Bronfenbrenner's ecological systems theory (Bronfenbrenner, 1979) provides a framework for conceptualizing how personal and social/environmental contexts interact in facilitating (or hindering) developmental outcomes. Bronfenbrenner's model posits the child at the center of multiple, interrelated systems. Individual development is conceptualized as a function of a range of proximal and distal influences. The most proximal sources of influence are individual biological and psychological characteristics of the youth. These proximal sources of influence, however, do not operate independently of the family, community, and cultural contexts in which they are embedded. To better understand the developmental outcomes of sexual minority youth, the current project examined both sexual minority and sexual majority youth, focusing on the interactions among sexual attraction status and other important developmental contexts.

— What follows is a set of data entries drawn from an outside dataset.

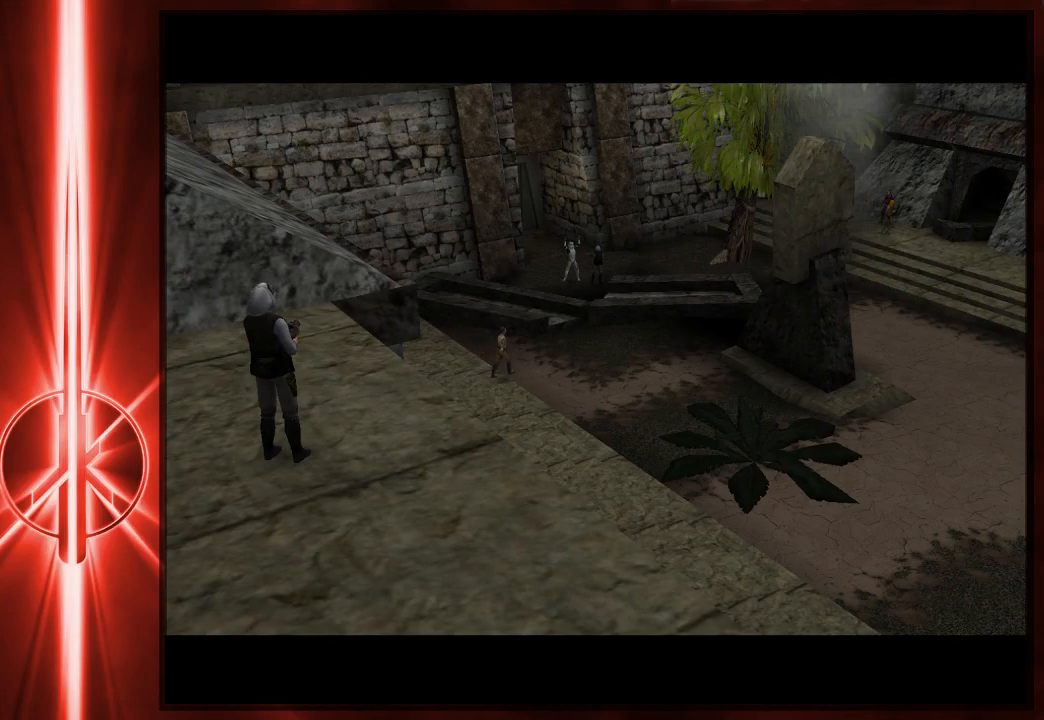
Gameplay with keyboard and mouse; each line is a JSON object with the keys and mouse buttons held at the frame after it. "events" lists presses ("down") and releases ("up") of "1", "2", "3", "4", "5", "6", "7", "a", "alt", "c", "caps_lock", "ctrl", "d", "e", "f", "q", "r", "s", "shift", "space", "t", "tilde", "v", "w", "x", "y", "z", "mouse_left" and "mouse_right" between this image and that frame as [ms after this image, input, new state], when the widget could be followed in between. "mouse_left", "mouse_right" = the "left", "right" buttons of the "mouse" list. No other keys are recorded. Not read: mouse_move tab.
{"keys": [], "mouse": [], "events": [[117, "mouse_left", "down"], [183, "mouse_left", "up"]]}
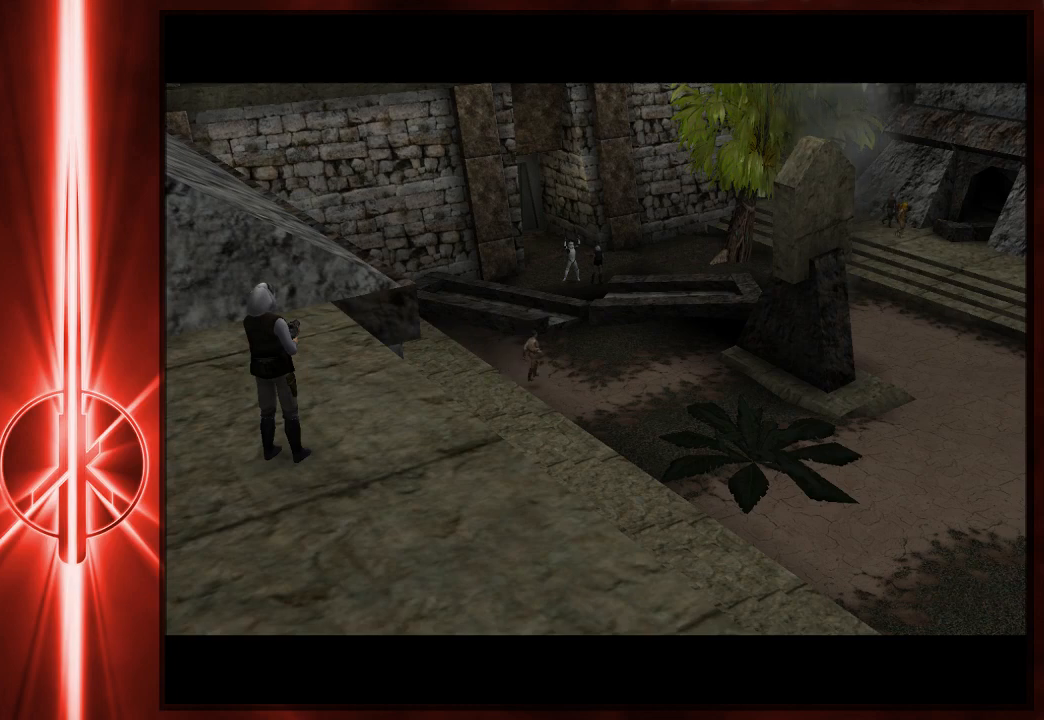
{"keys": [], "mouse": [], "events": [[67, "mouse_left", "down"], [133, "mouse_left", "up"]]}
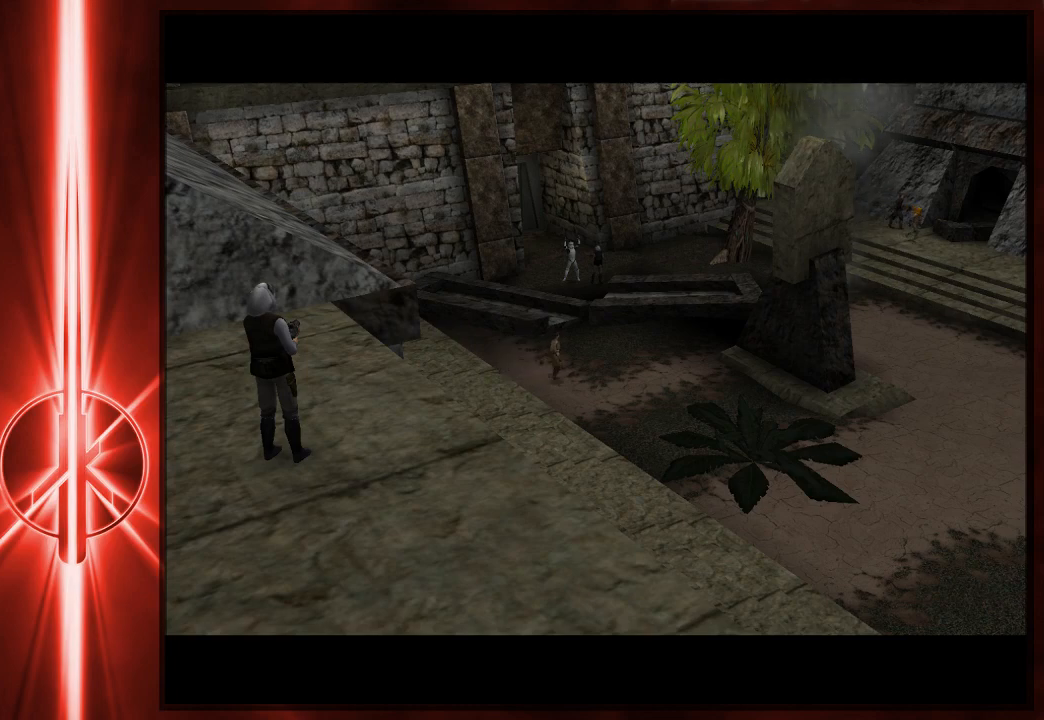
{"keys": [], "mouse": [], "events": []}
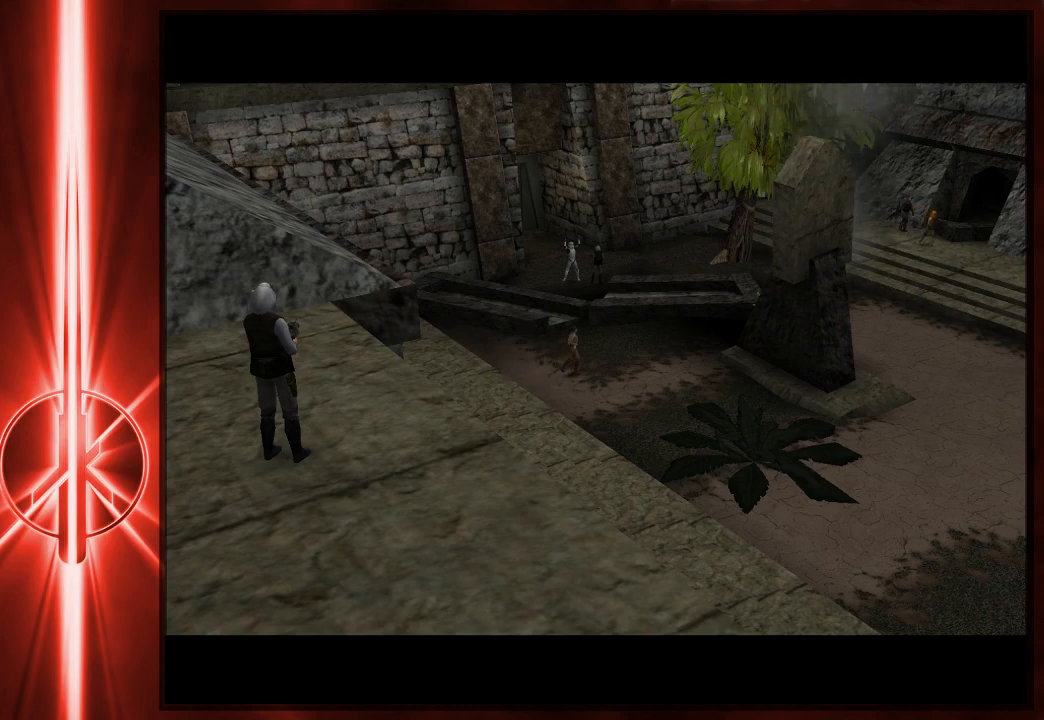
{"keys": [], "mouse": [], "events": []}
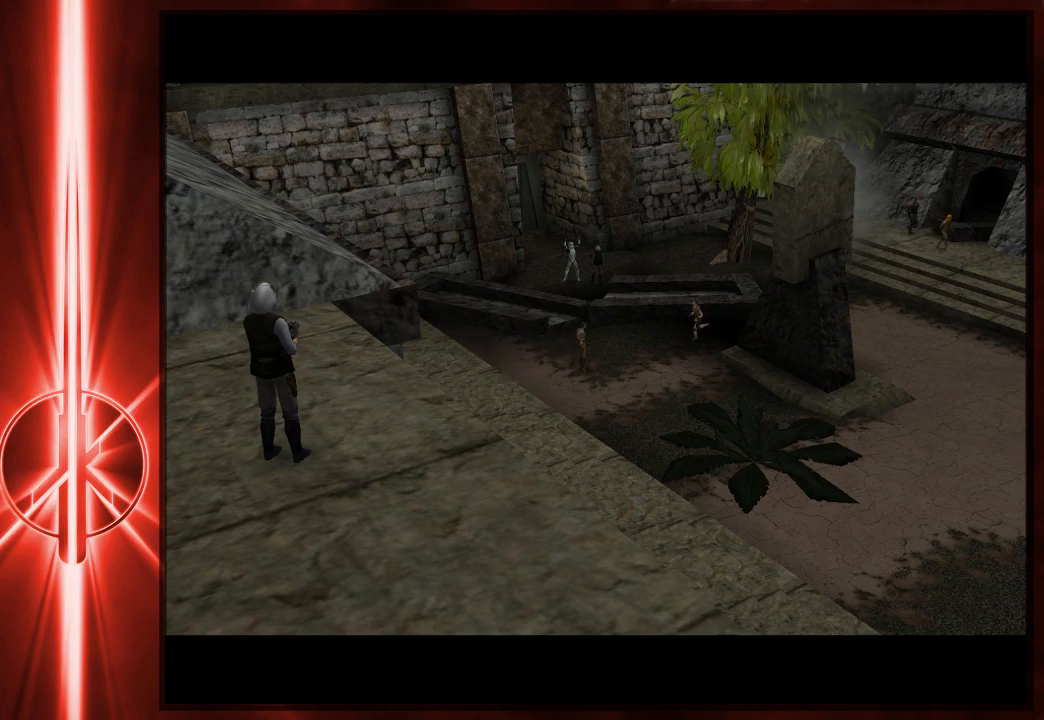
{"keys": [], "mouse": [], "events": []}
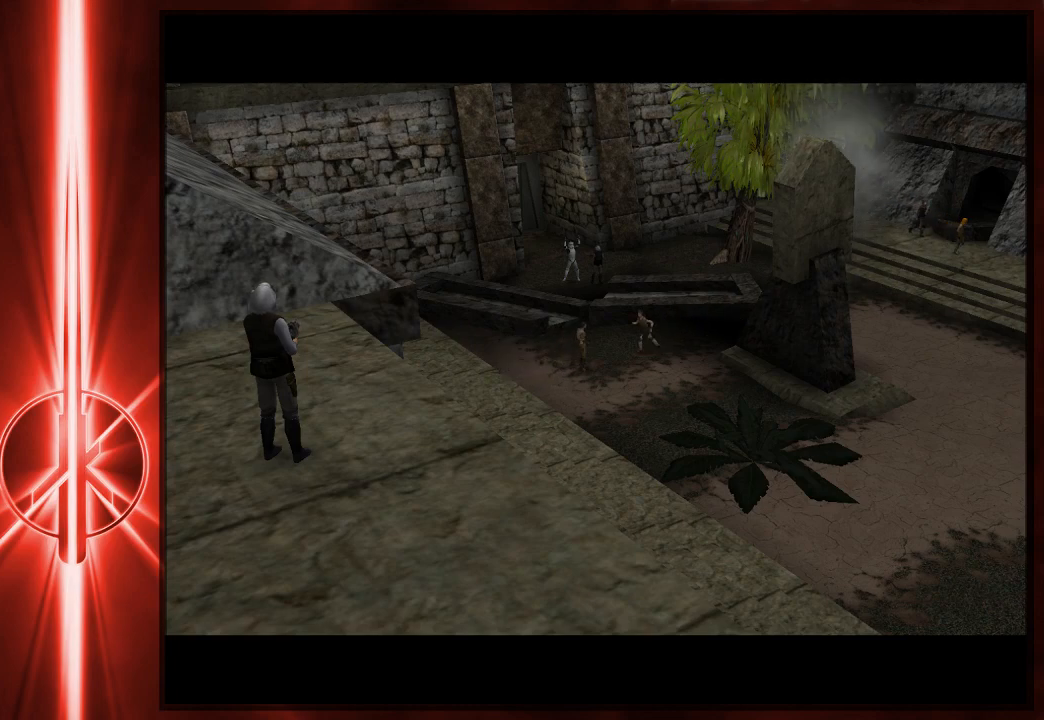
{"keys": [], "mouse": [], "events": []}
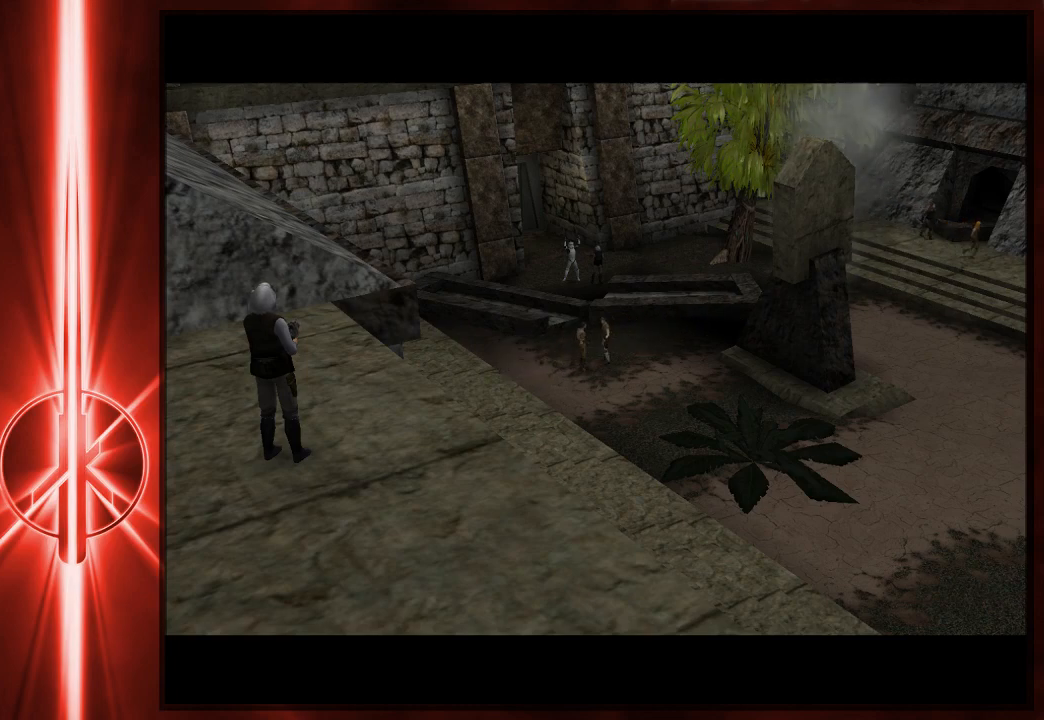
{"keys": [], "mouse": [], "events": []}
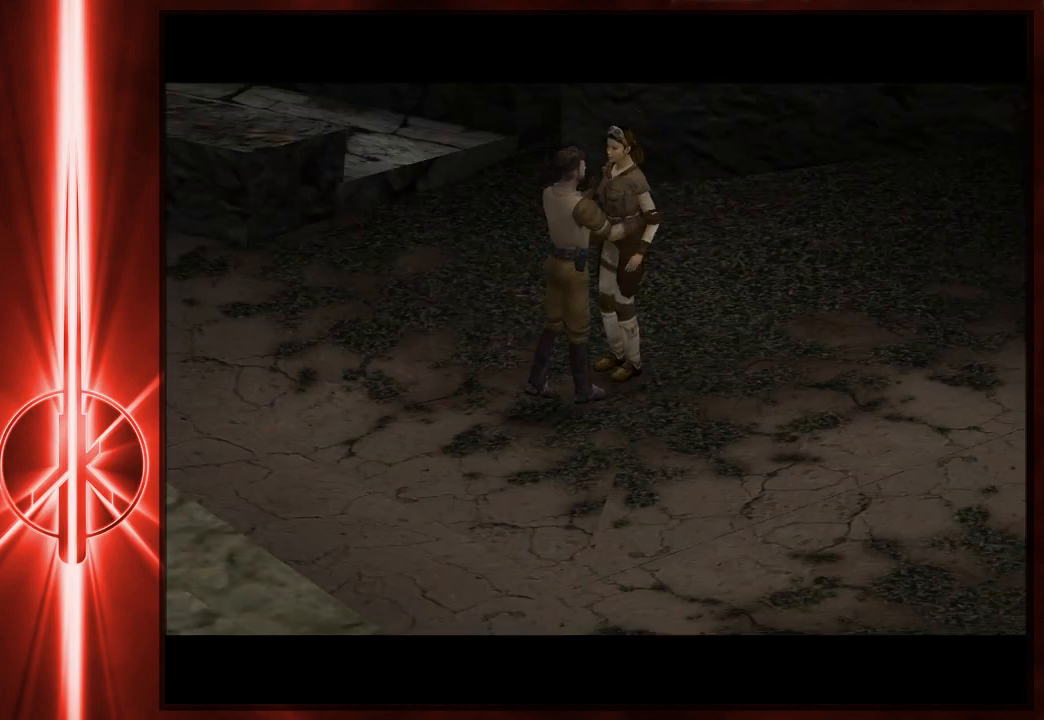
{"keys": [], "mouse": [], "events": []}
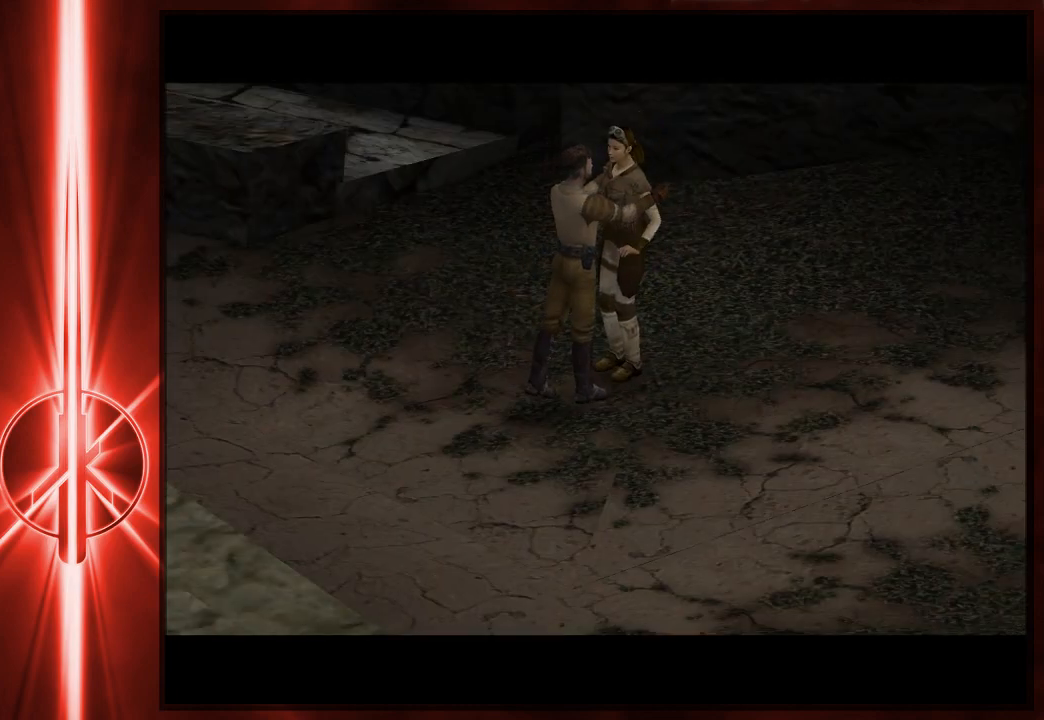
{"keys": [], "mouse": [], "events": []}
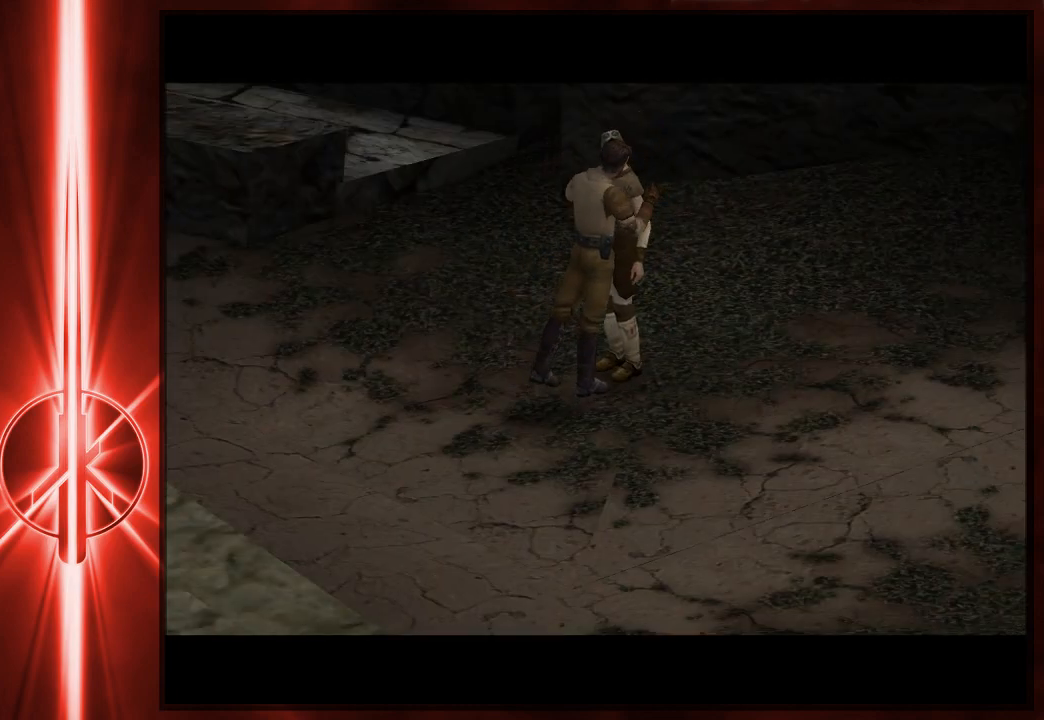
{"keys": [], "mouse": [], "events": [[100, "mouse_left", "down"], [200, "mouse_left", "up"]]}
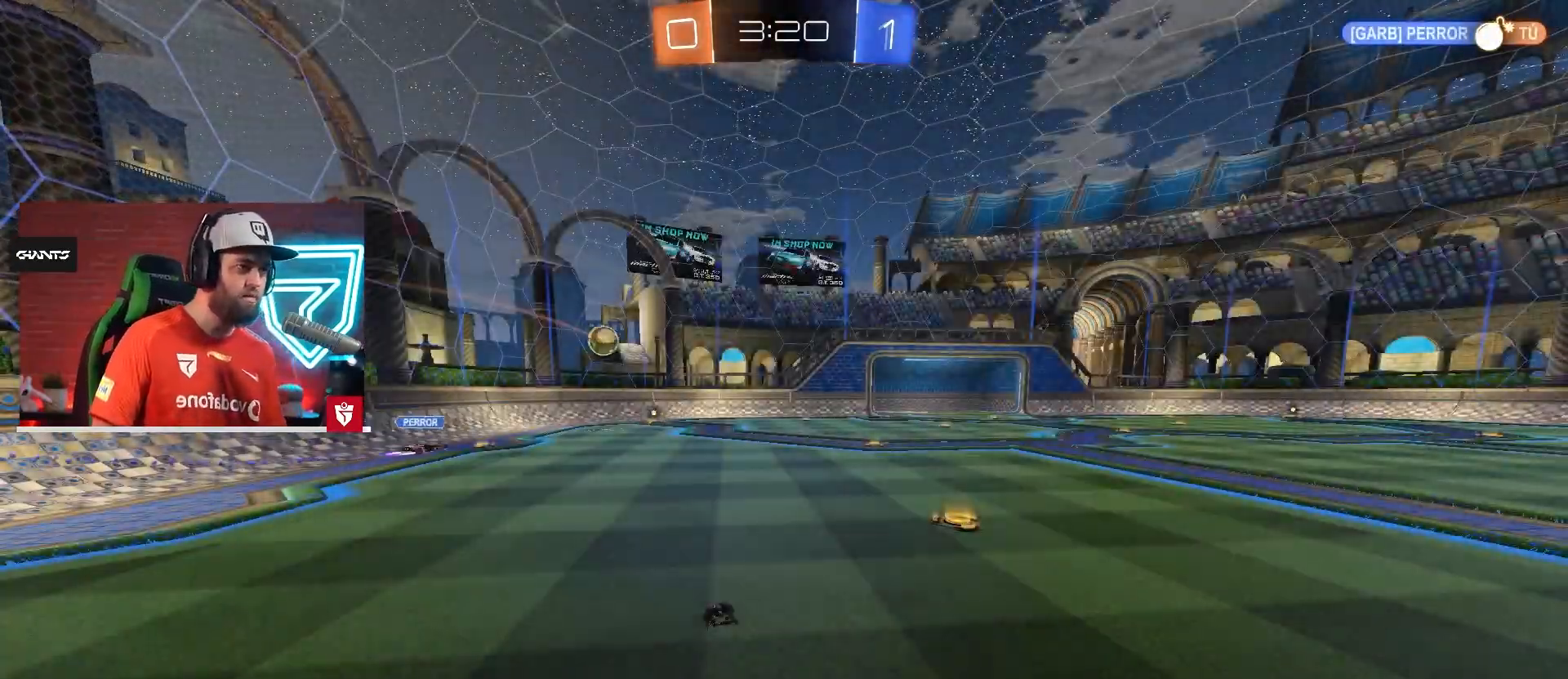
Gameplay with a controller (PlayStation layout); each line is a JSON object with the inputs held at the frame after it. "events" lists button and stick changes between this image and that frame as [ms after this image, input, new state], when the widget could be followed in between. Not read: L3 R3.
{"buttons": [], "left_stick": "center", "right_stick": "center", "events": []}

Drawing on Bronfenbrenner's conceptual framework of interacting personal and environmental contexts, we postulated that sexual attraction status, sex, (5) and urbanicity would have interactive effects on important indicators of adolescent psychosocial adjustment. Biological sex is an important context that influences developmental outcomes. Identifying oneself as male or female, and being perceived as male or female, creates a social context or social status for the individual that shapes his or her experiences and his or her interpretations of those experiences (Devor, 1998). Likewise, discovering that one's sexual attractions are for same-sex individuals creates an interpersonal dilemma regarding the self-disclosure or "closeting" of sexual feelings that are still regarded and treated as "deviant" in our society. Thus, sexual attraction status, as well as sex, socially constructs a category that shapes developmental outcomes. Understanding the interacting influences of sexual attraction status and biological sex is an important research agenda that has received relatively little attention.
Even less attention has been given to the interacting influences of community and culture in understanding outcomes for sexual minority youth. We chose urbanicity as a measure of community influence for this study. Rural, urban, and suburban communities likely differ from one another in terms of economic, leisure, and social opportunities, access to mental health care and other services, and in the values and norms that are transmitted to youth (Stamm, 2003). In the following paragraphs, we briefly review previous findings regarding three important psychosocial outcomes (school belonging, self-esteem, and depression) and then hypothesize how these factors might vary in accordance with sexual attraction status, sex, and urbanicity.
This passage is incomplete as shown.